At Spellcast Farm in Lincolnton, North Carolina, farmers Michelle Bernard and Walter McSwain mean to rewrite the narrative. Their farm integrates vegetable production with Silver Fox rabbits, using open-bottomed pens that move daily so the creatures can forage freely on pasture grass, unmarketable vegetables, and cover crops, depositing a liberal dose of fertilizer in the process.
“I’m trying to show people who are already raising vegetables that adding rabbits to their farm is a really good idea,” says Bernard. “[Farmers] can sell rabbit meat alongside their vegetables and use the manure to boost fertility.”
Developed during the 1920s as a dual-purpose meat-and-fur breed by an Ohio hobbyist, the 11-to-12-pound Silver Fox has a friendly disposition and makes an attractive pet. “They’re really calm,” says Bernard. “They’re cute.” The breed is included in Slow Food USA’s Ark of Taste, a catalog of foods that are being squeezed out of existence by industrial agriculture.
Even more so than other rabbit breeds Bernard has tried, the Silver Fox seems to thrive on forage. “They’re hardier,” says Bernard, who launched Spellcast in 2009 and added rabbits in 2011. “The mothers seem to have more milk than the other breeds, so their babies grow faster.” Even after it’s weaned, the thrifty Silver Fox reaches market weight up to a month sooner than the heritage CrËme d’Argent and American Chinchilla breeds with which Bernard started, is less susceptible to parasites, and is more tolerant of extreme weather.

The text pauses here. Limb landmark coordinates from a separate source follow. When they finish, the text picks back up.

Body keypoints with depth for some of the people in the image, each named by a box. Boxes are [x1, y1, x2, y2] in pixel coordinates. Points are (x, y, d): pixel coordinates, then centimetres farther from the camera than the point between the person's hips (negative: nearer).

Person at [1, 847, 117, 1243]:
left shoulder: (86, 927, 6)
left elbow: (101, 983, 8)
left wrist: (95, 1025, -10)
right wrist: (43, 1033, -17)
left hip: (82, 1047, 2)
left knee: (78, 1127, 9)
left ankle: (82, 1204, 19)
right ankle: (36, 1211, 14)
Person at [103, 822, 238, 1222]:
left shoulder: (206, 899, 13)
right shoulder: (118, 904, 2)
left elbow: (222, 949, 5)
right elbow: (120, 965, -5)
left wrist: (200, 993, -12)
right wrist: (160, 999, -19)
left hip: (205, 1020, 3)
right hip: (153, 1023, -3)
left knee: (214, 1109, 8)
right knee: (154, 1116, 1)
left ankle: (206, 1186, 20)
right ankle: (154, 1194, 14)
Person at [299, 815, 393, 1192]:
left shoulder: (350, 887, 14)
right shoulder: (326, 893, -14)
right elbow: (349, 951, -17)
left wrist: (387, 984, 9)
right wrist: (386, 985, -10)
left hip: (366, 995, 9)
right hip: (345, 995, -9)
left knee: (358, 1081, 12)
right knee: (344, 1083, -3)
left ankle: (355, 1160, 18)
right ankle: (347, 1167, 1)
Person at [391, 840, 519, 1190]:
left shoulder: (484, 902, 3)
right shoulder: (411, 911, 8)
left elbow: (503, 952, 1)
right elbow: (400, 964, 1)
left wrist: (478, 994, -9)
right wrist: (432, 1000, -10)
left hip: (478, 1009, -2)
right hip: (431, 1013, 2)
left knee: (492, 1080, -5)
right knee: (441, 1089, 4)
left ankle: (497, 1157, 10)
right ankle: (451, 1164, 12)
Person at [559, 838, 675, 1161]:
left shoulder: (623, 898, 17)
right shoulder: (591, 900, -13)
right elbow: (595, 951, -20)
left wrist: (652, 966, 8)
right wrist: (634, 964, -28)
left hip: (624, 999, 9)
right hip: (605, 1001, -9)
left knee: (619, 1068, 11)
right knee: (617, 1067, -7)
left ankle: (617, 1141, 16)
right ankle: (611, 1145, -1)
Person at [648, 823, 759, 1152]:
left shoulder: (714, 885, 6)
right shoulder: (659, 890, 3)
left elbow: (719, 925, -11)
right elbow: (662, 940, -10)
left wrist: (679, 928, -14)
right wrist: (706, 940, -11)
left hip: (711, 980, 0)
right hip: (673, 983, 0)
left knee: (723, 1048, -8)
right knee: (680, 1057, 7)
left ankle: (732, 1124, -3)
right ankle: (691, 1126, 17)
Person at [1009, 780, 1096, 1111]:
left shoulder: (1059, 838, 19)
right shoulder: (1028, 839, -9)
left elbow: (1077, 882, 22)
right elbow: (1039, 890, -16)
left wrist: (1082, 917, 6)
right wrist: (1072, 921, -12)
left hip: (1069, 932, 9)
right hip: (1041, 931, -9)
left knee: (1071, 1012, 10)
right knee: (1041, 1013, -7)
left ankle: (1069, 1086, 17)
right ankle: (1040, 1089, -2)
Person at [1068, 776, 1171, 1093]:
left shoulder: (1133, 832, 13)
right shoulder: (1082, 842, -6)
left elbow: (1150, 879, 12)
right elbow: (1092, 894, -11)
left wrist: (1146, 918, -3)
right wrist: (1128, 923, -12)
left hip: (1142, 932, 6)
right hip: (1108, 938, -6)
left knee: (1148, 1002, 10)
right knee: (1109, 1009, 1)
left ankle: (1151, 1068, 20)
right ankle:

Bernard sells her rabbits at the Charlotte Regional Farmers Market, where the meat fetches $9.00 to $9.50 a pound. Ken Newbill, an enthusiastic Spellcast Farm customer, grew up eating wild rabbit prepared by his grandmother. “It has a slightly nutty characteristic to it that can enhance a meal,” he says, noting that the meat doesn’t taste like chicken. And unlike its wild cousin, he says, Bernard’s pastured Silver Fox has a fuller carcass with bright pink meat. He credits her care. “I think it really comes down to the simplicity of how they’re raised and the conditions in which they’re handled.”